Their mother took her own life in 2015, and this powerful reckoning involved Livesey conducting 30-plus hours of interviews with family and friends, trying to understand how it came to pass.

Performing Naomi must demand a lot from Livesey, as they shift restlessly across a dark stage illuminated by a glowing triangular shrine of sorts.

There are no easy answers, but what we are left with is an impossibly generous act of love and understanding. A rallying call to listen, speak up and look out for one another.
Reviewed by Stephen A Russell

For help, call Lifeline on 13 11 14 or Beyond Blue on 1300 22 4636.

COMEDY
Just Super ★★★
Eddie Pattison, Trades Hall, until October 23

Eddie Pattison is an engaging, vulnerable and at times hilarious performer – however the over-arching theme of Just Super is overbearing and superfluous.

Just Super by Eddie Pattison at Melbourne Fringe.Credit:Jack Dixon-Gunn

Navigating the world of “superforecasters” – those who use statistical analysis to provide predictions on future world events – is far from enough to hold together an hour.

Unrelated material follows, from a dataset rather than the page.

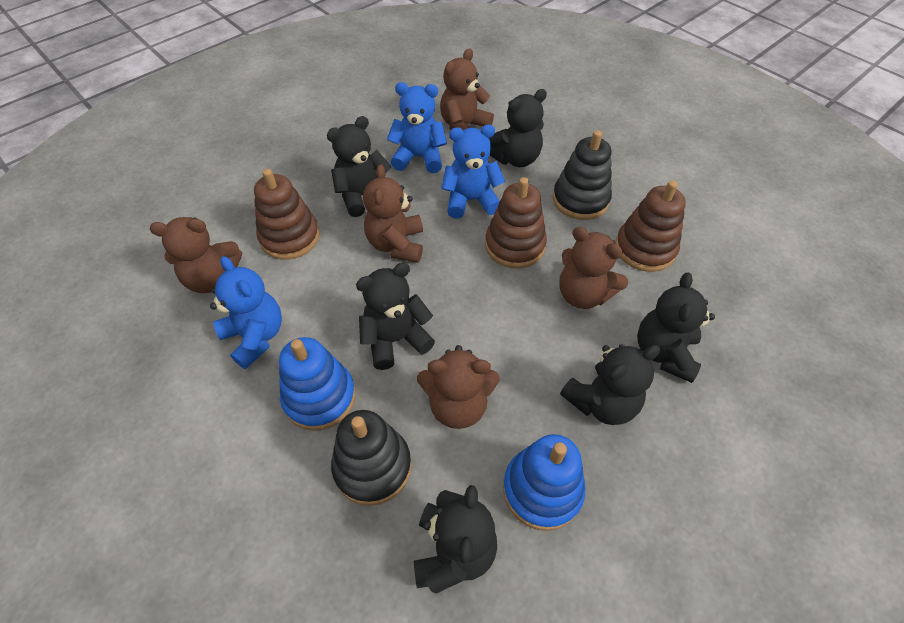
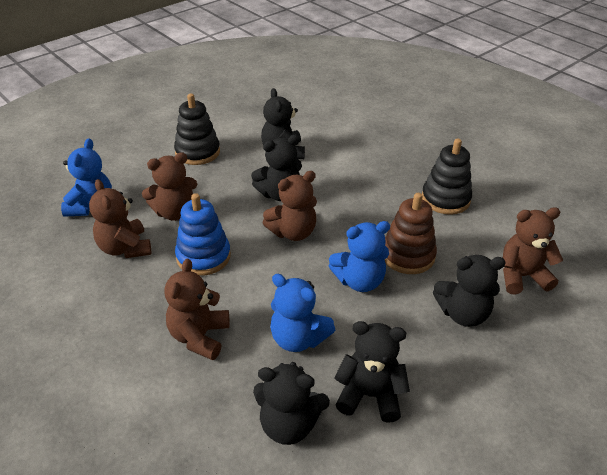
black teddy bear: [327,116,392,217] [356,263,435,370] [414,485,497,593] [489,89,547,167] [560,344,660,425] [637,272,715,383] = 6 -> [251,135,302,201] [253,362,330,445] [261,88,305,159] [334,321,410,423] [433,255,506,327] = 5
blue stacking toy: [279,337,356,431] [503,434,585,531] = 2 -> [175,193,231,276] = 1
brown stacking toy: [254,169,320,260] [485,177,547,268] [615,181,686,272] = 3 -> [384,193,437,274] = 1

Pattison’s recollections of their childhood in Brisbane, their acknowledgments of their own mental health disorders and stories of gender and sexuality revelations all land soundly. Not to mention a slightly disturbing acknowledgment of how they procured their earrings.

But when brought back to recorded interviews with loved ones that attempt to verify if they are indeed a “superforecaster” – the mirth in the room is deflated through meandering conversations and tedious test-marks.

Pattison doesn’t need to use such an obscure underlying motif. Their anecdotes carry themselves. With a few tightenings of their delivery and confidence in the material, they’ll be one to watch at the comedy festival next year.